4,550 questions from the 30 MIT Math & CS courses required for a degree
New benchmark likely not in any training data
On test set excluding image Qs, w/ prompt engineering:
GPT-3.5 solves 33%
GPT-4 solves 100%”
But under scrutiny, the results look rather different (yoav, Raunak Chowdhuri, Margaret Mitchell). Update from Chowdhuri: ”No, GPT4 can’t ace MIT,” with comments from Hardmaru and Gary Marcus. Here's Ethan Mollick’s correction. This is an example of bad science disguised as good science: bad testing, non-peer-reviewed reporting passing as science, and AI/ML people sharing it on Twitter before careful fact-checking.

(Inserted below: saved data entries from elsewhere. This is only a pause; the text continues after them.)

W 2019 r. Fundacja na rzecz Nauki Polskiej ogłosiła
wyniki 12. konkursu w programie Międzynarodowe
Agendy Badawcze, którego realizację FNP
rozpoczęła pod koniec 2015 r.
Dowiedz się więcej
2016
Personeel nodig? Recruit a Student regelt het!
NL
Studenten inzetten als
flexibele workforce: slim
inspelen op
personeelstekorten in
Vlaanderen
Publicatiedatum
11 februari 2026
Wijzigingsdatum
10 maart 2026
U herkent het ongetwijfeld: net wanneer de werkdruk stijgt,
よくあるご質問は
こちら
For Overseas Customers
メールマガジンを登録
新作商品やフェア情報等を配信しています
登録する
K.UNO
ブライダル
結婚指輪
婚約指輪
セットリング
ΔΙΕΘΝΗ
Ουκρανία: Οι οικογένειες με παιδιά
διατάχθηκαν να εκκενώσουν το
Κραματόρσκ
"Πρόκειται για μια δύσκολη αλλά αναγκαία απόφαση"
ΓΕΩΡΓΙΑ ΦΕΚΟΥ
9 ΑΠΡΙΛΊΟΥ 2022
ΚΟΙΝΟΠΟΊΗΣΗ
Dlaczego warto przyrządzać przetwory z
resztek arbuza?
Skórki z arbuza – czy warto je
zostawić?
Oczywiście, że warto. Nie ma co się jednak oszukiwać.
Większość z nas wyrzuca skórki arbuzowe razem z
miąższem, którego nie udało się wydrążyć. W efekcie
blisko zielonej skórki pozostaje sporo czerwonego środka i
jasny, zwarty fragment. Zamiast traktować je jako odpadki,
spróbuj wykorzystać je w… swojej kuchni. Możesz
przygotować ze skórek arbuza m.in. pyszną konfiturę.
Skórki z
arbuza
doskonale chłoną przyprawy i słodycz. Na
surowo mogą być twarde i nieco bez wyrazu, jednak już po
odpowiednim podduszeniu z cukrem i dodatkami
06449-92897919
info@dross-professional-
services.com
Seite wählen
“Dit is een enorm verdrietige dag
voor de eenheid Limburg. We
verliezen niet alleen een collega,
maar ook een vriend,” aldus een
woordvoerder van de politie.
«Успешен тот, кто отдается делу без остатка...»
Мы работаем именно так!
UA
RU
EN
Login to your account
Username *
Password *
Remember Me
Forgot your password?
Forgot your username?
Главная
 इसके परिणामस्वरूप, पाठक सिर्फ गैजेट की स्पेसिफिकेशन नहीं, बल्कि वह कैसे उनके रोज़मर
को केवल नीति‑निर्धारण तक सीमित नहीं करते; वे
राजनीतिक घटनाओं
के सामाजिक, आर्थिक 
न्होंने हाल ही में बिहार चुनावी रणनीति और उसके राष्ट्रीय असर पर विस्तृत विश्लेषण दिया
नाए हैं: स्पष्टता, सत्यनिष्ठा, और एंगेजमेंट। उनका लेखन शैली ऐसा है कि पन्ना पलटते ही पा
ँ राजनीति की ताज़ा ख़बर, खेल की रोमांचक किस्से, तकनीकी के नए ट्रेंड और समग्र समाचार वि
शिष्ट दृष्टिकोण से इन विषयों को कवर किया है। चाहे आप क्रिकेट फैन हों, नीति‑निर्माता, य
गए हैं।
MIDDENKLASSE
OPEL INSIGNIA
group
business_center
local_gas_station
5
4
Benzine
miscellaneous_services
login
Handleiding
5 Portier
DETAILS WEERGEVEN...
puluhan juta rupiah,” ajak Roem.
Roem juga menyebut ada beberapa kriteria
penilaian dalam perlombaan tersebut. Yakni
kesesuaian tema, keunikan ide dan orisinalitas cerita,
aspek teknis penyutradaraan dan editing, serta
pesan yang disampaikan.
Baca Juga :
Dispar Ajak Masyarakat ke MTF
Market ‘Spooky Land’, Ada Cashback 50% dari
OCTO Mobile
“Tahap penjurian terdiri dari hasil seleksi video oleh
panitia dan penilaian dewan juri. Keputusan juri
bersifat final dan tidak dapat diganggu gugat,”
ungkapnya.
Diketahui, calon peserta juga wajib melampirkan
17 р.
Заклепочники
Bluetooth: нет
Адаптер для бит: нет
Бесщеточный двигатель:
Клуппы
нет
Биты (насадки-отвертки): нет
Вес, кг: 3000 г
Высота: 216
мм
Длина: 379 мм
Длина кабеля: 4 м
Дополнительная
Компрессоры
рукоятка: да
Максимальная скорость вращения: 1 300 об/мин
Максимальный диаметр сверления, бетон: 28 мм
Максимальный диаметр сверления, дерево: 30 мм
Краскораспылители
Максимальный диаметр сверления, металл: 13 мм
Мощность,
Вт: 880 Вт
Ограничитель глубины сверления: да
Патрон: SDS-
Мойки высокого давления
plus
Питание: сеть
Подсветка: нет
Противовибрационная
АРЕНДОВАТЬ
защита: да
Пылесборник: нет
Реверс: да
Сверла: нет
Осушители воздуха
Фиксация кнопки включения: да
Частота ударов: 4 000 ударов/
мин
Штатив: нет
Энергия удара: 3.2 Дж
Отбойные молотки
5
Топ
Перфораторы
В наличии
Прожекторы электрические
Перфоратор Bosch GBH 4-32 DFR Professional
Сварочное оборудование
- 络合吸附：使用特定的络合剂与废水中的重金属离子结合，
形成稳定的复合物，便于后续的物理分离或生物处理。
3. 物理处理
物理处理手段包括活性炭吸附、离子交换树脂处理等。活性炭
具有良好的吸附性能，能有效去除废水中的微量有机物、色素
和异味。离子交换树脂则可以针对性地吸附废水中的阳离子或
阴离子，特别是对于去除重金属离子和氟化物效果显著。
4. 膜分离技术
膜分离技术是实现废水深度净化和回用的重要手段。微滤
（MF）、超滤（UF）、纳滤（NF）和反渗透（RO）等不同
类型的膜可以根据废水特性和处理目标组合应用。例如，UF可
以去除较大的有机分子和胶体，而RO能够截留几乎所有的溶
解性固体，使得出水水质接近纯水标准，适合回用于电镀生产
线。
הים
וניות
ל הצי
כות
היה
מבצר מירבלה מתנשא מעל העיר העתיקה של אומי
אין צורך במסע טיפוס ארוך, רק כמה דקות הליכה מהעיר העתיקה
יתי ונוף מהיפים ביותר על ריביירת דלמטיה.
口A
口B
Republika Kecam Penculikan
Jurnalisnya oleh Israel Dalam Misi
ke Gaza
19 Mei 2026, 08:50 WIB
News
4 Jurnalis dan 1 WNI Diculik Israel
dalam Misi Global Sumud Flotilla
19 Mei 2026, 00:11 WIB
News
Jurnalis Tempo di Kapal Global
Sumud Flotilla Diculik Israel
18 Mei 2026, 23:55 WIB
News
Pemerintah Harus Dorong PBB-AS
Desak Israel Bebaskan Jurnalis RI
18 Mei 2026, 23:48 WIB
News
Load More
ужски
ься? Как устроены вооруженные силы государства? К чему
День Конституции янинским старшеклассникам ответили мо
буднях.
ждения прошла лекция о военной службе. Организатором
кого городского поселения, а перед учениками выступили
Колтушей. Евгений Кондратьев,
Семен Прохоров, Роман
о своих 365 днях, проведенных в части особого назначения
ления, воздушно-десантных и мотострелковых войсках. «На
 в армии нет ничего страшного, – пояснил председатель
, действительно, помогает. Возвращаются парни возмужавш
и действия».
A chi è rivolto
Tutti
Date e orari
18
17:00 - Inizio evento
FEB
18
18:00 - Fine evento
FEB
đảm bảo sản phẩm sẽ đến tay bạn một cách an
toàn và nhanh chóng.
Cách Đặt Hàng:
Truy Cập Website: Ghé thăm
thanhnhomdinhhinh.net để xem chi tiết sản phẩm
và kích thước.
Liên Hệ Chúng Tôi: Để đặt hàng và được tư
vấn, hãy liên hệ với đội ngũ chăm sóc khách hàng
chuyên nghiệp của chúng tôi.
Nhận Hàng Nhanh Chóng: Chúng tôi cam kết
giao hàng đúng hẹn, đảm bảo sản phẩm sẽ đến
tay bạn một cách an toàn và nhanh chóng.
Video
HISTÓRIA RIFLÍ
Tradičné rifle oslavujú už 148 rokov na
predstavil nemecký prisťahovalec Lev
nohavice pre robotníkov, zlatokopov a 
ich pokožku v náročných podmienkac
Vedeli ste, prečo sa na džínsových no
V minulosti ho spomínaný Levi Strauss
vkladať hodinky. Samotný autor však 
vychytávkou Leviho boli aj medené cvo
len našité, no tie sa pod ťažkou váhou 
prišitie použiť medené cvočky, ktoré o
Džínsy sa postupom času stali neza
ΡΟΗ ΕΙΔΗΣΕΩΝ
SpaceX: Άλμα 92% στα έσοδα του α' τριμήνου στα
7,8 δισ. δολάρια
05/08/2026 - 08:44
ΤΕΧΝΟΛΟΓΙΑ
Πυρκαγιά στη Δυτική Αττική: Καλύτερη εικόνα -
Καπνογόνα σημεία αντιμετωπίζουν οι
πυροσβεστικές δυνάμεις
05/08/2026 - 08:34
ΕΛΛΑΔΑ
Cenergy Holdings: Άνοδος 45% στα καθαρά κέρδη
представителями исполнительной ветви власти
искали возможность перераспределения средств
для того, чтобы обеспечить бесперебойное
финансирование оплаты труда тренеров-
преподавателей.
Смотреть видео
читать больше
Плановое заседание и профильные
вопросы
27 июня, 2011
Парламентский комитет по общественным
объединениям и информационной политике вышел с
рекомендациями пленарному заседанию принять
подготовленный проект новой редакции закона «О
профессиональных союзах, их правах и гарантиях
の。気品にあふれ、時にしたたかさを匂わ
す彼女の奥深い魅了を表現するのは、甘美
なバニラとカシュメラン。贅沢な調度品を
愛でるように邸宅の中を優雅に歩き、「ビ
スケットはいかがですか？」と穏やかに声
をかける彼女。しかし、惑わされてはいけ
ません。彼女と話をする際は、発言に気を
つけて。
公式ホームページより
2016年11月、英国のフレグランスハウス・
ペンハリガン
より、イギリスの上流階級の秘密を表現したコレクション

Introducing Voicebox: The first generative AI model for speech to generalize across tasks with state-of-the-art performance (Meta AI): “Like generative systems for images and text, Voicebox creates outputs in a vast variety of styles, and it can create outputs from scratch as well as modify a sample it’s given. But instead of creating a picture or a passage of text, Voicebox produces high-quality audio clips … because of the potential risks of misuse, we are not making the Voicebox model or code publicly available at this time.”
Survey reveals AI’s impact on the developer experience (Inbal Shani on GitHub): “We surveyed 500 U.S.-based developers at companies with 1,000-plus employees about how managers should consider developer productivity, collaboration, and AI coding tools … 92% of U.S.-based developers are already using AI coding tools both in and outside of work … 70% say AI coding tools will offer them an advantage at work and cite better code quality, completion time, and resolving incidents as some of the top anticipated benefits.” Grady Booch has a different reading of the results.
Demystifying GPT Self-Repair for Code Generation (Hugging Face): “Large Language Models (LLMs) have shown remarkable aptitude in code generation but still struggle on challenging programming tasks. Self-repair -- in which the model debugs and fixes mistakes in its own code -- has recently become a popular way to boost performance in these settings … we find that the effectiveness of self-repair is only seen in GPT-4.”